Eventually, she stepped onto an omnibus which took her to the Charing Cross Road, and having alighted halfway along this thoroughfare—dense now with the noise of wagons and carriage horses stamping their feet as they waited at the crossings—continued into a vicinity that was familiar to her from her days in Shooter’s Buildings. It occurred to her that such wanderings might bring her to William, much of whose business was still conducted in this former territory, but she forbore to approach the entrance to Wellington Street or put her head in at the door of the Green Man and instead walked along the Strand in the direction of Fleet Street.
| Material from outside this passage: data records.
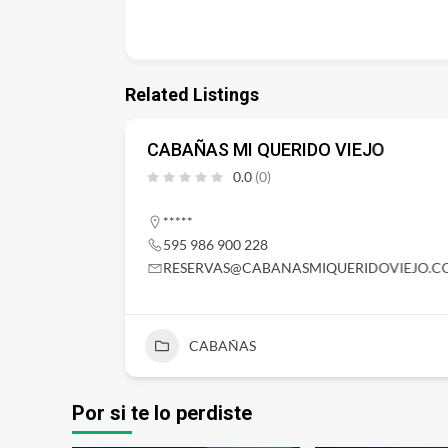
Related Listings
CABAÑAS MI QUERIDO VIEJO
0.0
(0)
*****
595 986 900 228
RESERVAS@CABANASMIQUERIDOVIEJO.C
CABAÑAS
Por si te lo perdiste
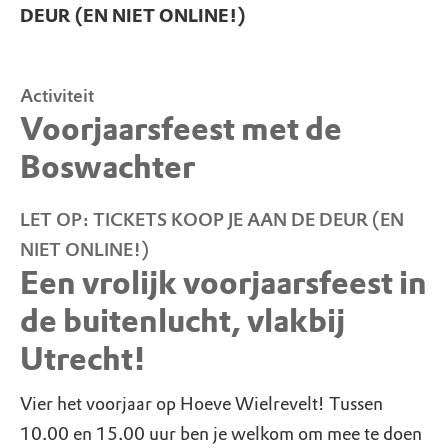
DEUR (EN NIET ONLINE!)
Activiteit
Voorjaarsfeest met de
Boswachter
LET OP: TICKETS KOOP JE AAN DE DEUR (EN
NIET ONLINE!)
Een vrolijk voorjaarsfeest in
de buitenlucht, vlakbij
Utrecht!
Vier het voorjaar op Hoeve Wielrevelt! Tussen
10.00 en 15.00 uur ben je welkom om mee te doen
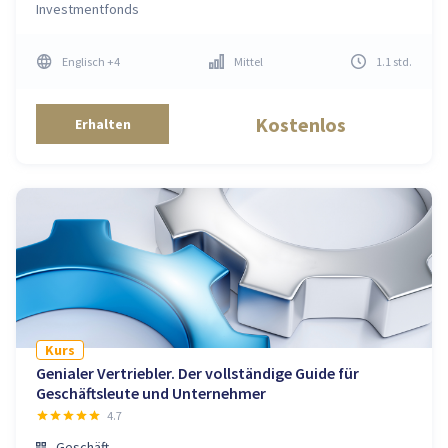
Investmentfonds
Englisch
+4
Mittel
1.1
std
.
Kostenlos
Erhalten
Kurs
Genialer Vertriebler. Der vollständige Guide für
Geschäftsleute und Unternehmer
4.7
Geschäft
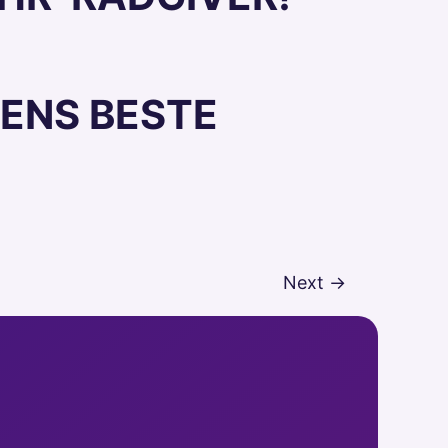
JENS BESTE
Next
→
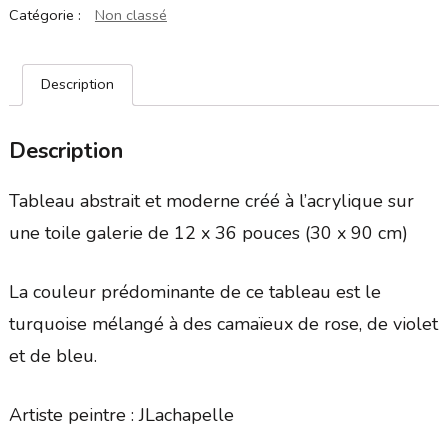
Catégorie :
Non classé
Description
Description
Tableau abstrait et moderne créé à l’acrylique sur
une toile galerie de 12 x 36 pouces (30 x 90 cm)
La couleur prédominante de ce tableau est le
turquoise mélangé à des camaïeux de rose, de violet
et de bleu.
Artiste peintre : JLachapelle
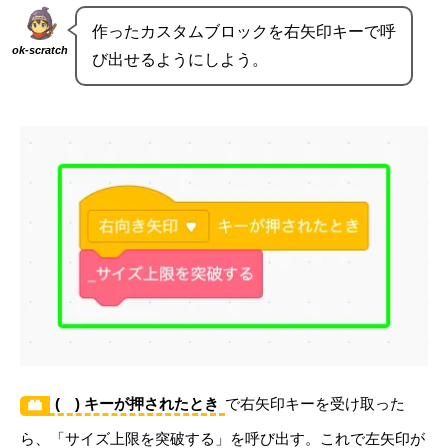
作ったカスタムブロックを右矢印キーで呼
ok-scratch
び出せるようにしよう。
( ) キーが押されたとき
で右矢印キーを受け取った
ら、「サイズ上限を突破する」を呼び出す。これで左矢印が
The memory of having come this way six months before now assailed her, and she bit meditatively on her lip. The tap of her expensively shod boots on the pavement reminded her of the shabby footwear she had worn that day, and she marvelled at the transformation that had come upon her. There was a flight of steps to her left leading down into a little shabby courtyard, and here a young woman of about her own age, rising to the topmost step, stopped and regarded her keenly.